P.P.S. Heal up fast, Judith! Thank God you're safe. My thoughts and prayers with you *hugs*.

“Do all the good you can, by all the means you can, in all the ways you can, in all the places you can, at all the times you can, to all the people you can, as long as ever you can.” John Wesley


Bri said...

Nice, I love your diagrams! They add a nice touch. I have to read George Orwell sometime before going back to school, and it's too bad you missed Intro to Politics with Marco.

Bri said...

Oh, and also, you're love God and your neighbor as yourself theory really is a good solution. I used the latter part as my thesis in my poli sci paper on foreign ownership and free trade. A+!

Bri said...

OOPS! I mean "your" not "you're."
Heh. This is the last comment.
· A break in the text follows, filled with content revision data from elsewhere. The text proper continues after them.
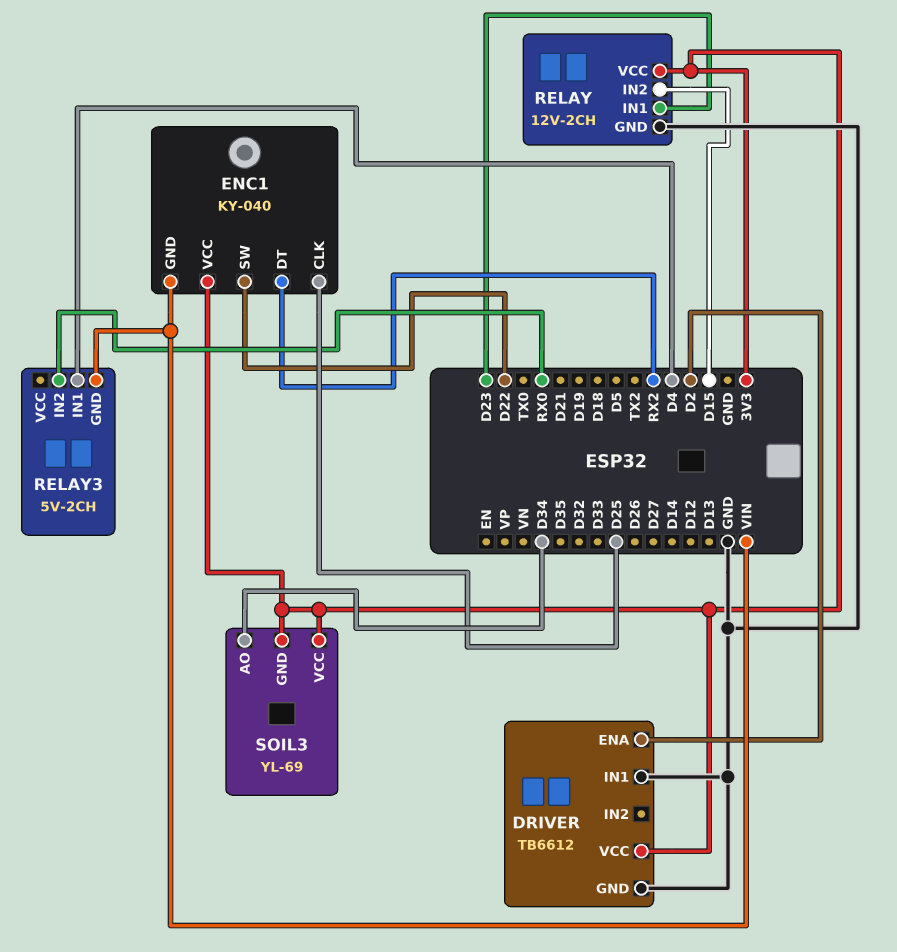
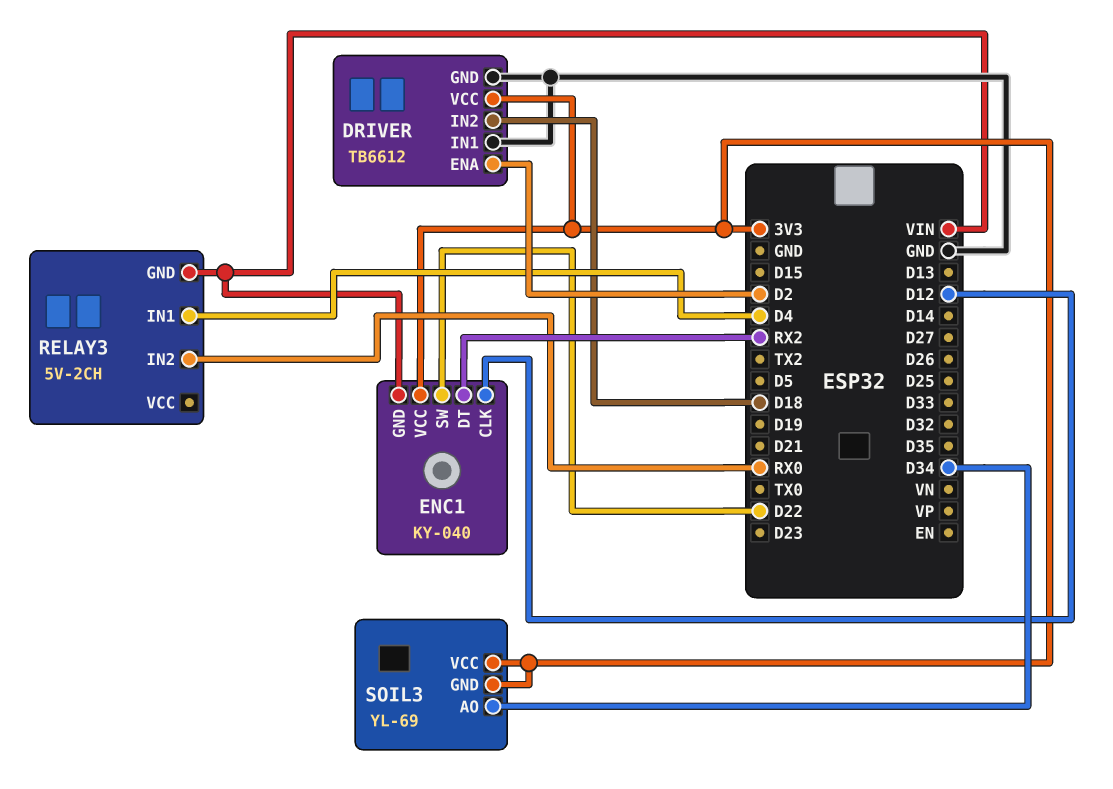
DRIVER pin IN2: none -> D18
ENC1 pin CLK: D25 -> D12
RELAY: 12V-2CH -> none
RELAY pin GND: GND -> none
RELAY pin IN1: D23 -> none
RELAY pin IN2: D15 -> none
RELAY pin VCC: 3V3 -> none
Sorry if you get so excited over having 3.

Art said...

I have thought about political structures too and have come up with the same conclusions. Democracy will only work long term if people are willing to work for the common good. (ie. love their neighbor as themselves) Without God, I doubt that will ever happen.

Perhaps the reason there are no thriving Muslim democratic nations is that their religion is not based on love and respect of others.

I think if someone wants to remove a healthy limb, that person should be allowed to do so but not on a whim. I also don't think a doctor should be obligated to perform a procedure that contradicts his belief in "do no harm". I would question any doctor's motive that would be willing to do such a thing but even so, the patient should need to be counseled and be made to go through a "cooling off" period to ensure that the insane patient is fully aware of the long term ramifications of the request. The procedure should definitely not be covered by health insurance.

CavDawg said...

An interesting point I read in a piece of literature from Jehovah's Witnesses was that God allows men to make their own governments because He wants them to see that their own attempts at creating order from the chaos are inferior to what He created originally in Eden.

That is, of course, paraphrasing, and I hope I'm not doing them injustice. Nonetheless, I agree. I think all human governments-- while useful in their spheres--are poor imitations of what God's Kingdom promises.

I also take serious issue with the statement that Islam is not based on love or respect of others, as even casual study of their faith will reveal the opposite to be the case. Muslims were the world center of culture while European Christians were preoccupied with slaughtering each other during the Medieval Period. I'm not interested in delving into the subject here, but I suggest that it's dangerous to dismiss entire belief systems like that.